YOUR TASK.
Your answer must match the records word for word and contain no pictures.

MATERIAL TO PROCESS.

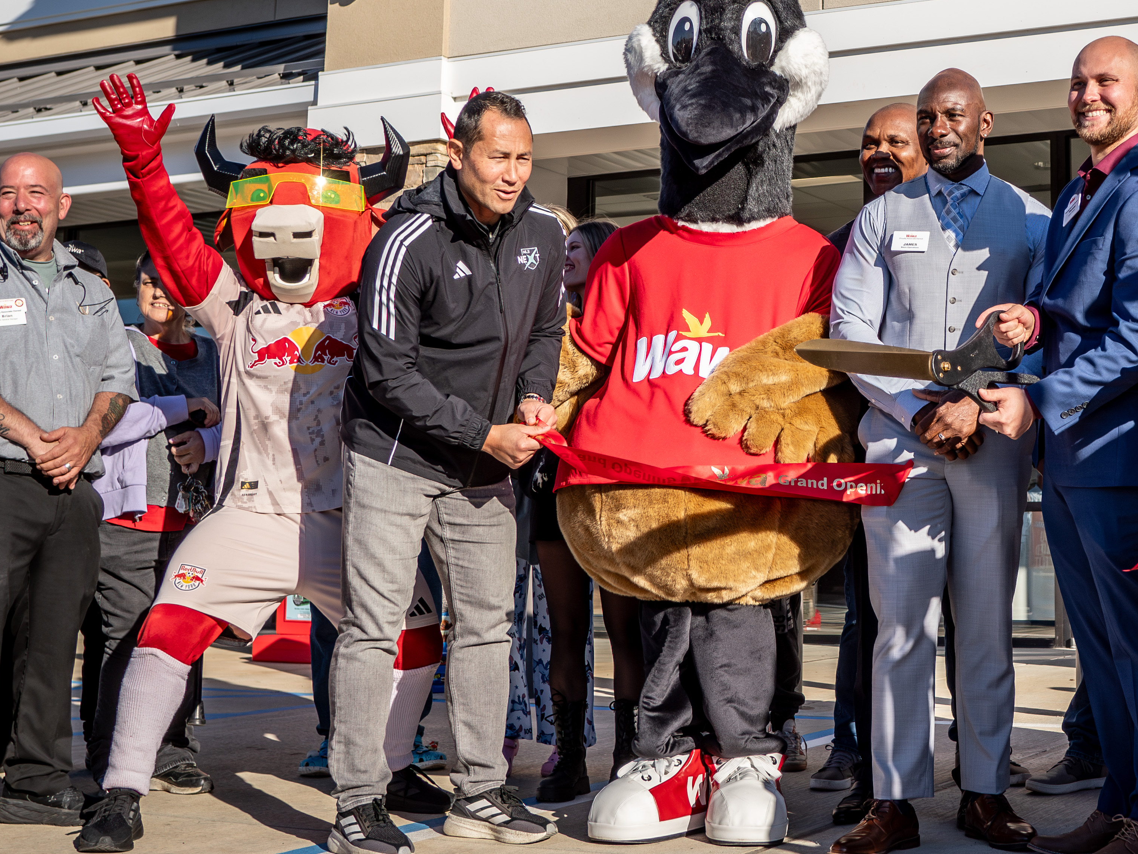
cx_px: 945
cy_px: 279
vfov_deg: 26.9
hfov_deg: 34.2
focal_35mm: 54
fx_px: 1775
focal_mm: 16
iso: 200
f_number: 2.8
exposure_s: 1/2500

EXERCISE OUTPUT.
cx_px: 945
cy_px: 279
vfov_deg: 26.9
hfov_deg: 34.2
focal_35mm: 54
fx_px: 1775
focal_mm: 16
iso: 200
f_number: 2.8
exposure_s: 1/2500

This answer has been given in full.